John Carmack has resigned as Meta's executive consultant for VR and left the company after almost a decade.
In a lengthy resignation email, posted in full by Carmack on Facebook after snippets were initially leaked to the press, the veteran programmer said the move signals the end of "my decade in VR" and noted he has "mixed feelings" about leaving the company.
Carmack spent years working at Meta as CTO of VR company Oculus after it was purchased by the social media turned metaverse platform (then known as Facebook) in 2013.
In 2019, Carmack stepped down as Oculus CTO to explore the world of artificial intelligence, but said he would remain at Oculus (which now operates under the Reality Labs moniker) in a consulting CTO position.
Now, three years later, Carmack has completely severed ties with Meta after becoming frustrated at inefficiencies within the company.

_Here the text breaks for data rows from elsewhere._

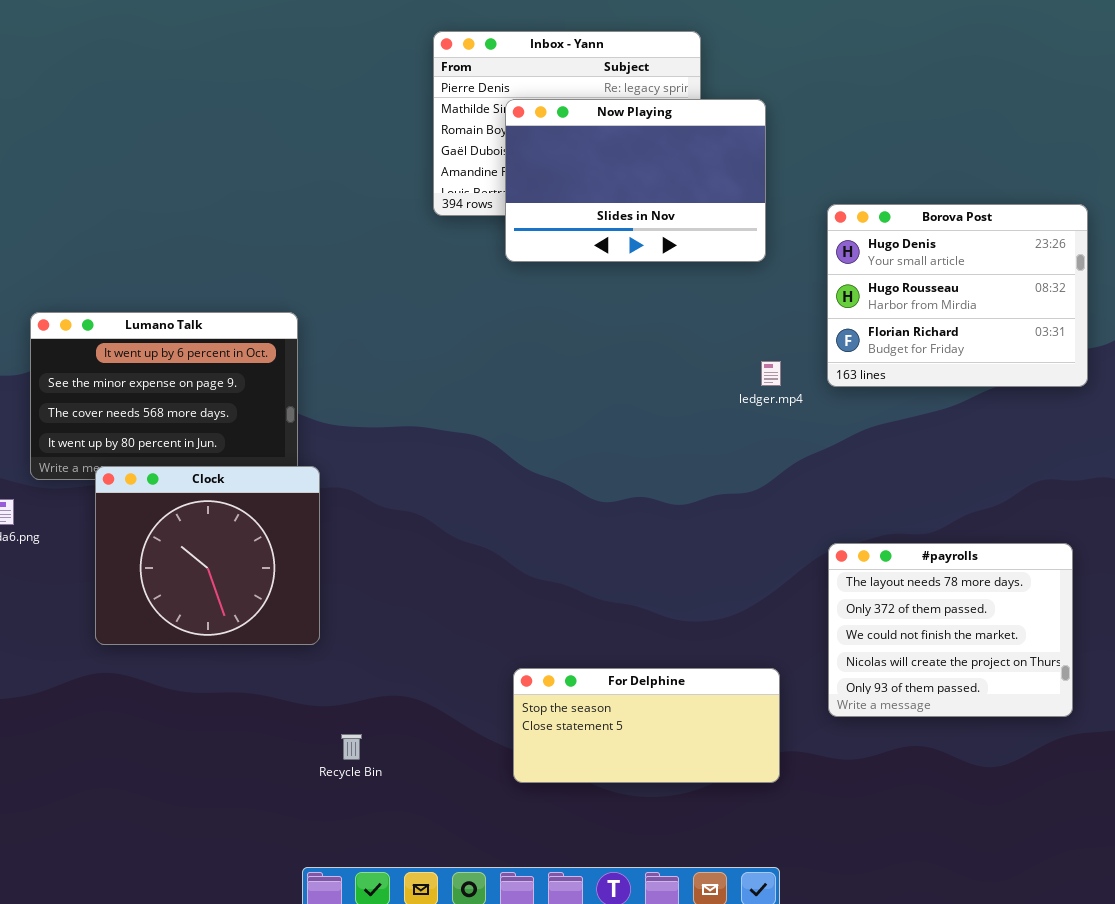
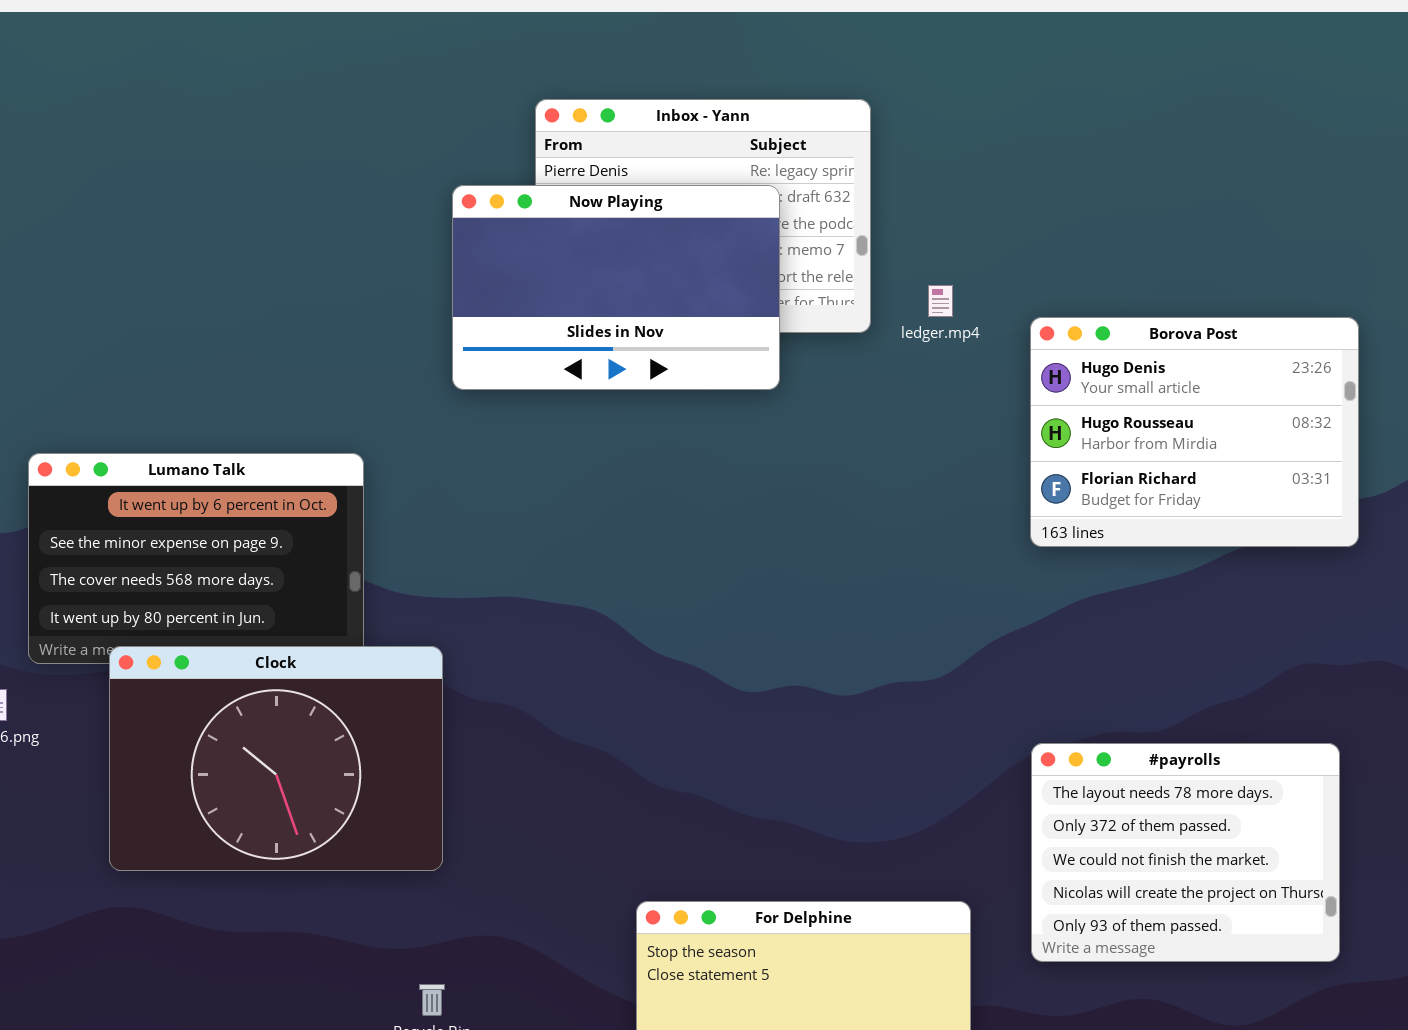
Now Playing: [505,99,766,262] -> [452,185,780,390], moved
ledger.mp4: [761,361,781,386] -> [928,285,953,317], moved
Clock: [95,466,320,645] -> [109,646,443,871], resized

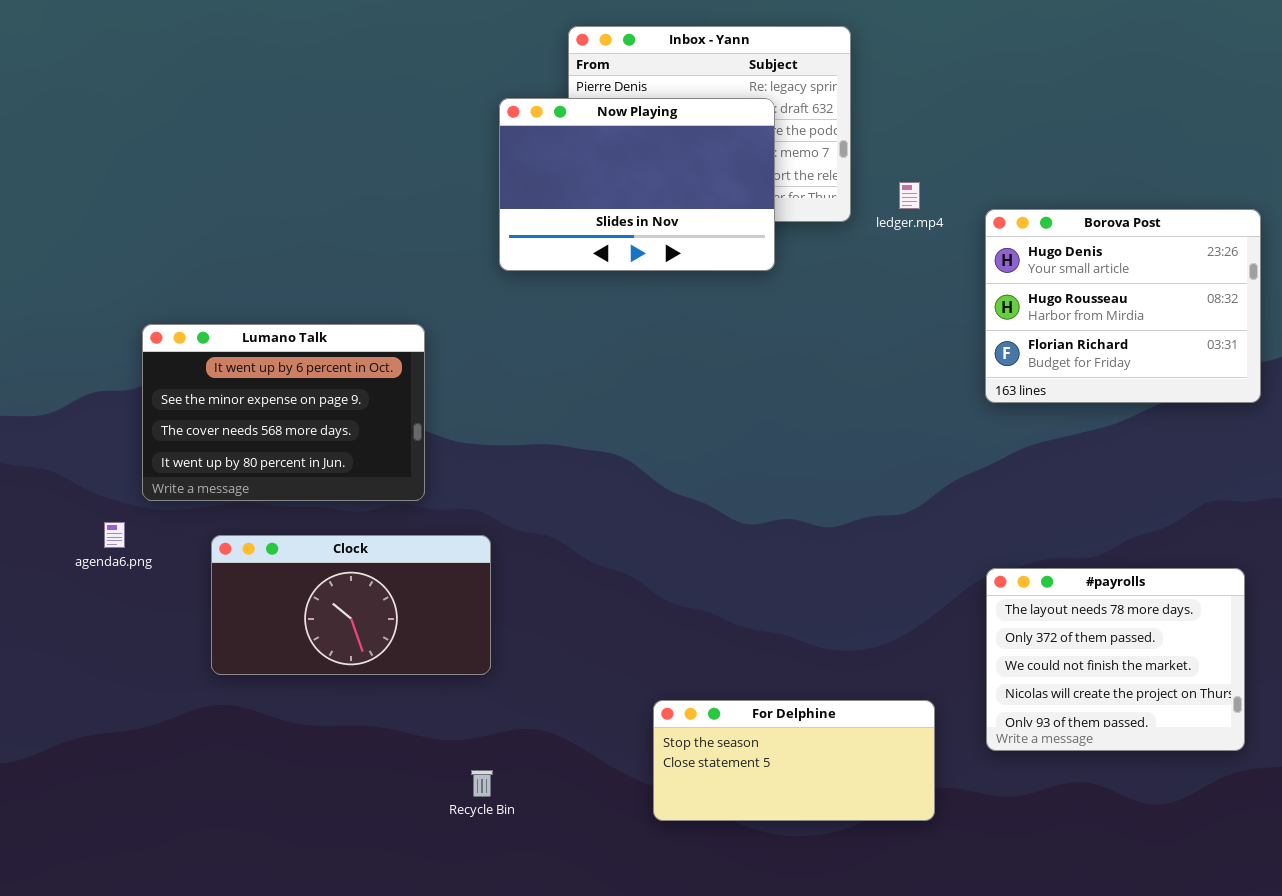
Clock: [109,646,443,871] -> [211,535,491,675], resized

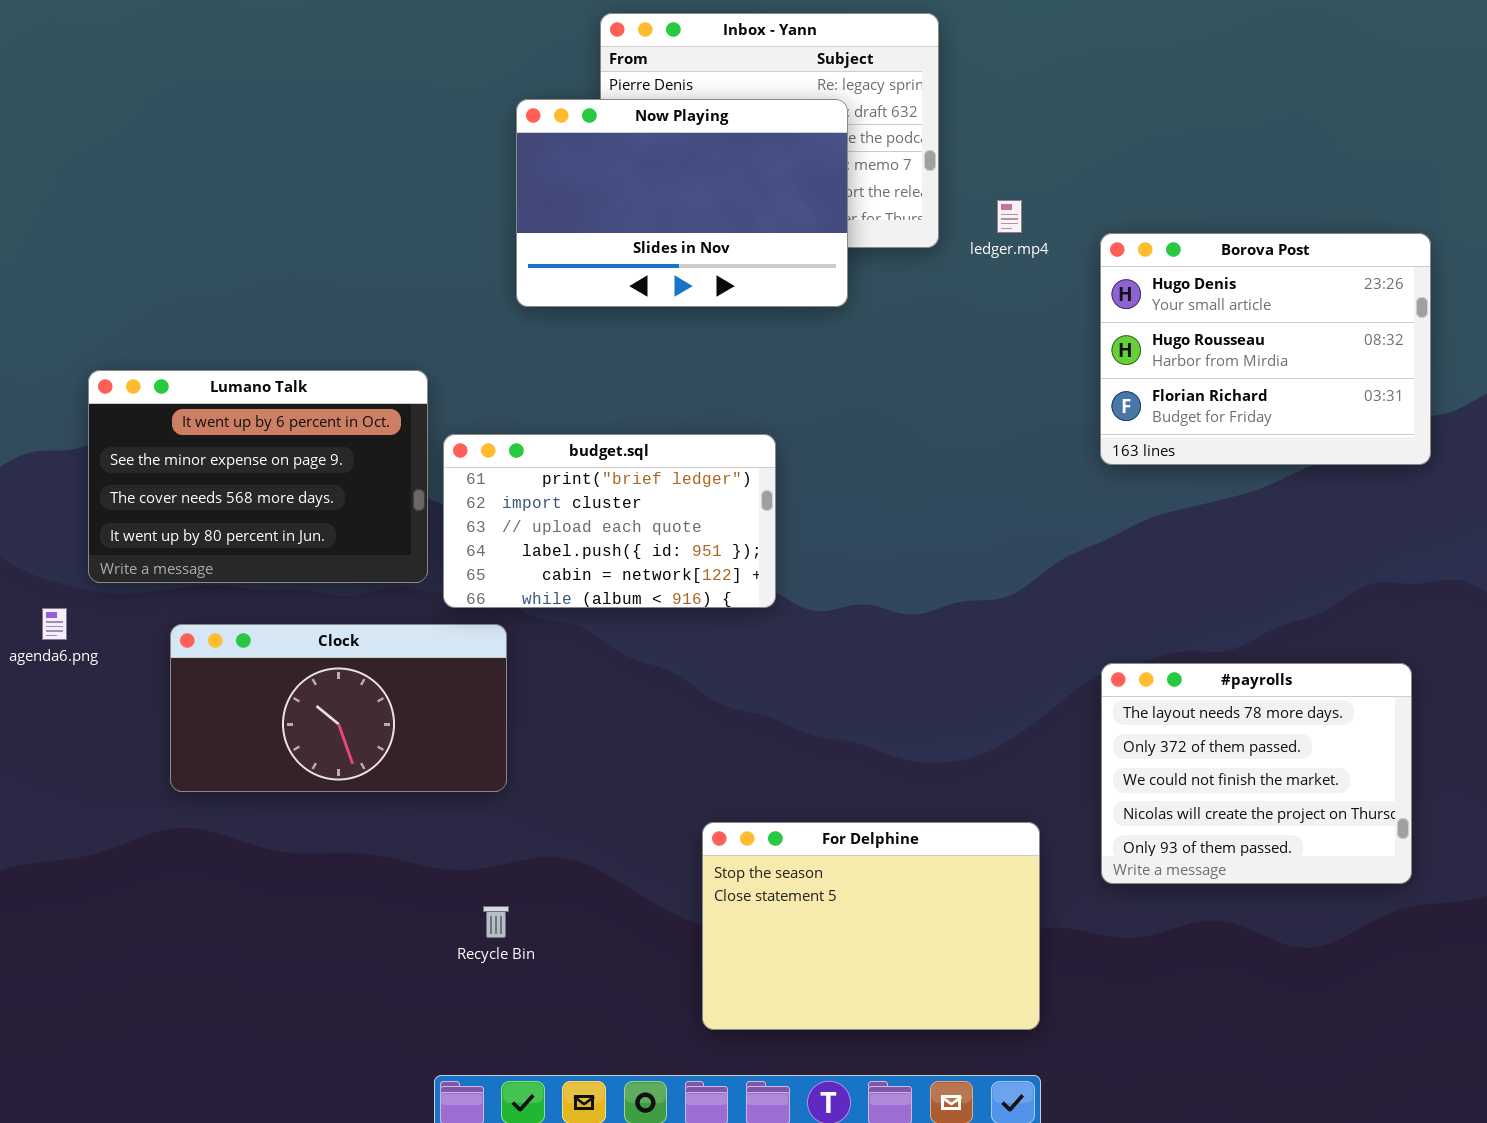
budget.sql: none -> [443,434,776,608], opened
For Delphine: [653,700,935,821] -> [702,822,1040,1030], resized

"This is the end of my decade in VR. I have mixed feelings. Quest 2 is almost exactly what I wanted to see from the beginning–mobile hardware, inside out tracking, optional PC streaming, 4k (ish) screen, cost effective," he wrote.
"Despite all the complaints I have about our software, millions of people are still getting value out of it. We have a good product. It is successful, and successful products make the world a better place. It all could have happened a bit faster and been going better if different decisions had been made, but we built something pretty close to The Right Thing.
"The issue is our efficiency. Some will ask why I care how the progress is happening, as long as it is happening? If I am trying to sway others, I would say that an org that has only known inefficiency is ill prepared for the inevitable competition and/or belt tightening, but really, it is the more personal pain of seeing a 5 percent GPU utilization number in production. I am offended by it."
Elaborating further, Carmack said that as a systems optimized person he cares deeply about efficiency, and that when you "work hard at optimization for most of your life, seeing something that is grossly inefficient hurts your soul"—suggesting that Meta's current performance level reminded him of seeing a "tragically low number on a profiling tool."
Carmack added that Meta has a "ridiculous amount of people and resources," but constantly squanders the tools and teams at its disposal through acts of "self-sabotage."
"There is no way to sugar coat this; I think our organization is operating at half the effectiveness that would make me happy. Some may scoff and contend we are doing just fine, but others will laugh and say 'Half? Ha! I’m at quarter efficiency!' It has been a struggle for me. I have a voice at the highest levels here, so it feels like I should be able to move things, but I’m evidently not persuasive enough," he continued.
"A good fraction of the things I complain about eventually turn my way after a year or two passes and evidence piles up, but I have never been able to kill stupid things before they cause damage, or set a direction and have a team actually stick to it. I think my influence at the margins has been positive, but it has never been a prime mover."
Carmack claimed his frustrations are partially "self-inflicted" because he chose to stick with the company after the Oculus acquisition, but suggested he would hardly have thrived had he moved to Menlo Park (Meta HQ) and "tried to wage battles with generations of leadership."
Looking ahead, Carmack implored Meta to fill its products with "Give a Damn" and work to improve its practices, but explained he'll now be focused on building artificial general intelligence at his startup Keen Technologies.